▶ **Input for this task**

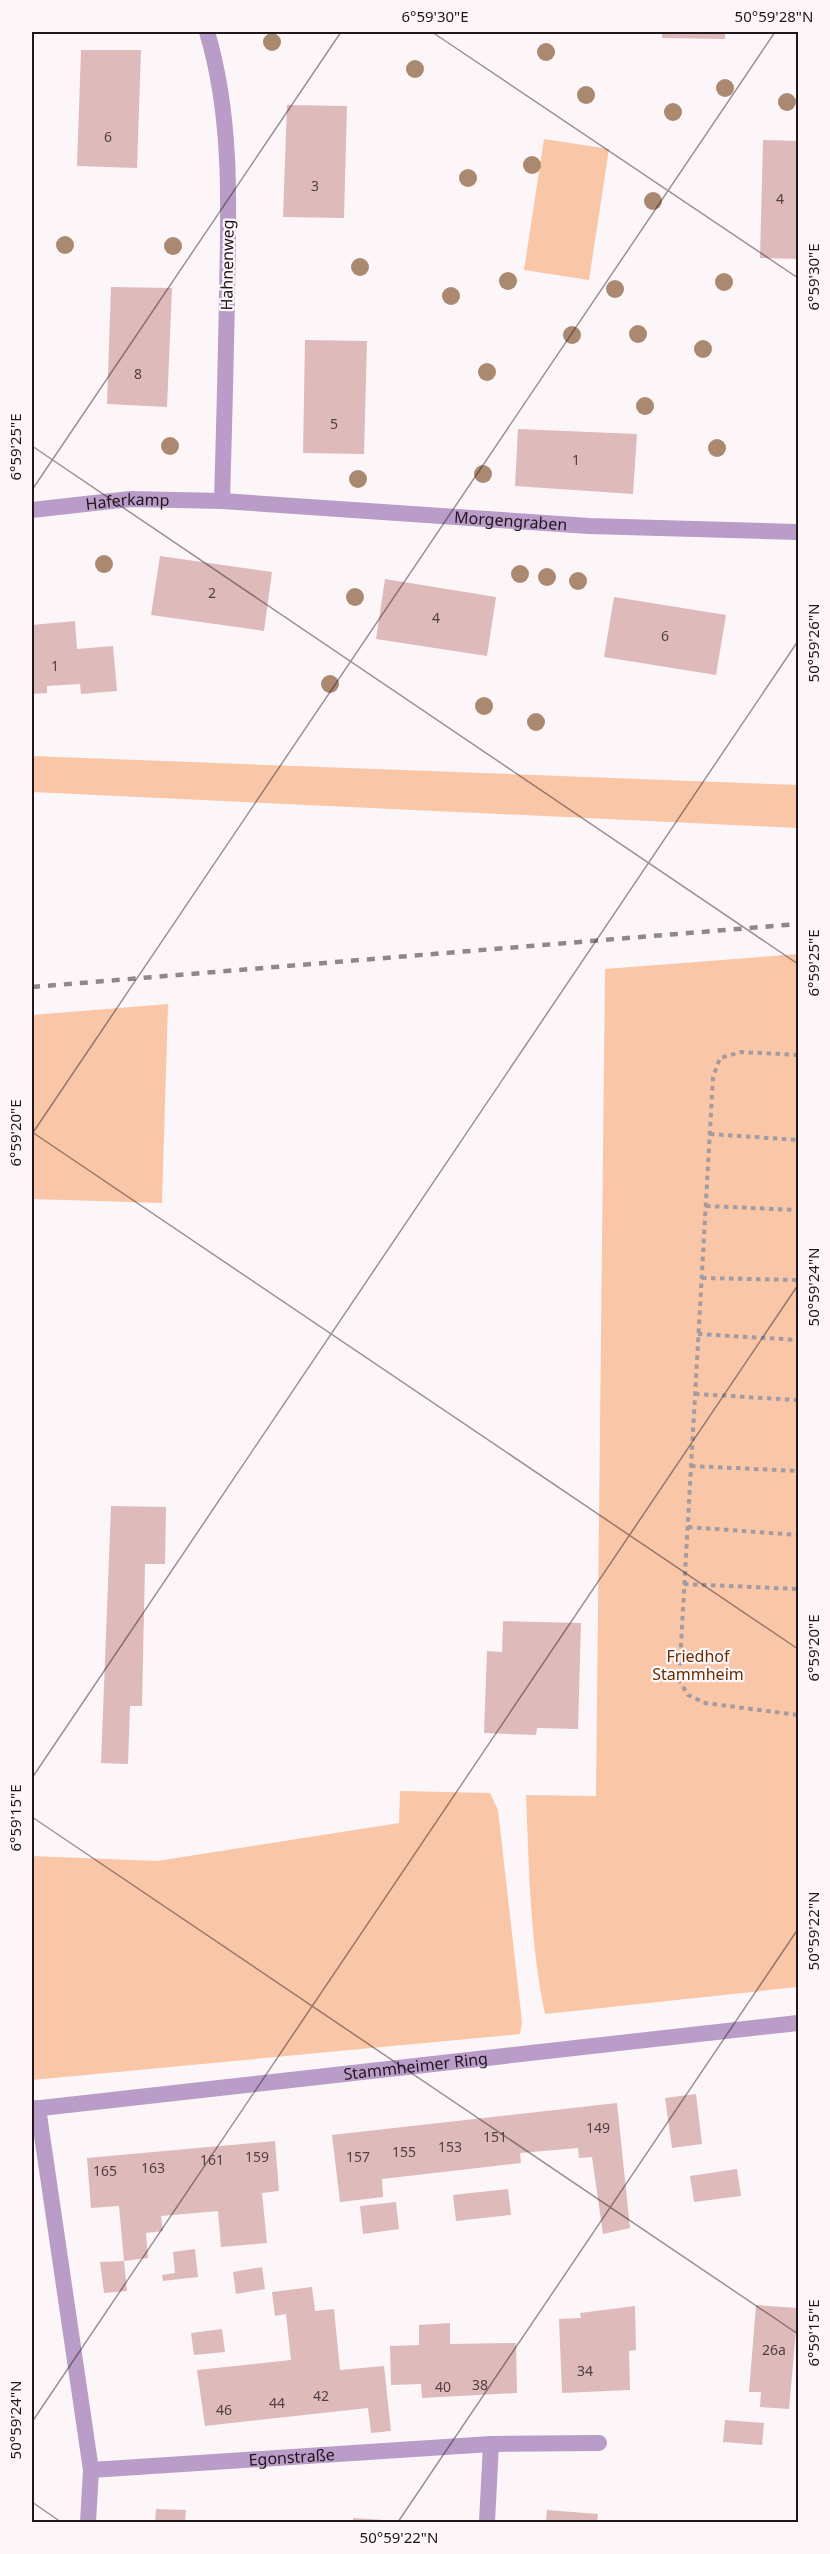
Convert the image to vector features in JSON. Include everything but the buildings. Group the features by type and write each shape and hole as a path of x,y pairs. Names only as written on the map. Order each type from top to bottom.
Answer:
{"street":[{"name":"Hahnenweg","path":"207,32 218,66 225,129 229,224 222,501"},
{"name":"Haferkamp","path":"32,510 129,499 222,501"},
{"name":"Morgengraben","path":"222,501 589,526 798,532"},
{"name":"Stammheimer Ring","path":"35,2108 798,2024"},
{"path":"35,2108 91,2470 88,2523"},
{"path":"487,2523 491,2444"},
{"name":"Egonstraße","path":"91,2470 491,2444 600,2444"}],"path":[{"path":"798,1055 741,1052 720,1058 713,1077 679,1680 688,1695 705,1703 798,1715"},
{"path":"710,1134 798,1140"},
{"path":"706,1206 798,1210"},
{"path":"702,1278 798,1280"},
{"path":"698,1334 798,1340"},
{"path":"695,1394 798,1400"},
{"path":"691,1466 798,1471"},
{"path":"688,1527 798,1535"},
{"path":"684,1584 798,1589"}],"green space":[{"path":"544,139 609,149 589,280 524,270"},
{"path":"32,756 798,785 798,828 32,792"},
{"name":"Friedhof Stammheim","path":"798,954 798,1987 545,2014 533,1932 526,1795 596,1796 605,969"},
{"path":"168,1004 162,1203 32,1199 32,1015"},
{"path":"400,1791 490,1793 498,1810 522,2022 520,2034 32,2080 32,1856 157,1861 399,1823"}],"railway":[{"path":"32,987 798,924"}]}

▶ **Your objective**
Please set down each entry word for word, without its images.

▶ **Reply**
Convert the image to vector features in JSON. Include everything but the buildings. Group the features by type and write each shape and hole as a path of x,y pairs. Names only as written on the map. Order each type from top to bottom.
Answer:
{"street":[{"name":"Hahnenweg","path":"207,32 218,66 225,129 229,224 222,501"},
{"name":"Haferkamp","path":"32,510 129,499 222,501"},
{"name":"Morgengraben","path":"222,501 589,526 798,532"},
{"name":"Stammheimer Ring","path":"35,2108 798,2024"},
{"path":"35,2108 91,2470 88,2523"},
{"path":"487,2523 491,2444"},
{"name":"Egonstraße","path":"91,2470 491,2444 600,2444"}],"path":[{"path":"798,1055 741,1052 720,1058 713,1077 679,1680 688,1695 705,1703 798,1715"},
{"path":"710,1134 798,1140"},
{"path":"706,1206 798,1210"},
{"path":"702,1278 798,1280"},
{"path":"698,1334 798,1340"},
{"path":"695,1394 798,1400"},
{"path":"691,1466 798,1471"},
{"path":"688,1527 798,1535"},
{"path":"684,1584 798,1589"}],"green space":[{"path":"544,139 609,149 589,280 524,270"},
{"path":"32,756 798,785 798,828 32,792"},
{"name":"Friedhof Stammheim","path":"798,954 798,1987 545,2014 533,1932 526,1795 596,1796 605,969"},
{"path":"168,1004 162,1203 32,1199 32,1015"},
{"path":"400,1791 490,1793 498,1810 522,2022 520,2034 32,2080 32,1856 157,1861 399,1823"}],"railway":[{"path":"32,987 798,924"}]}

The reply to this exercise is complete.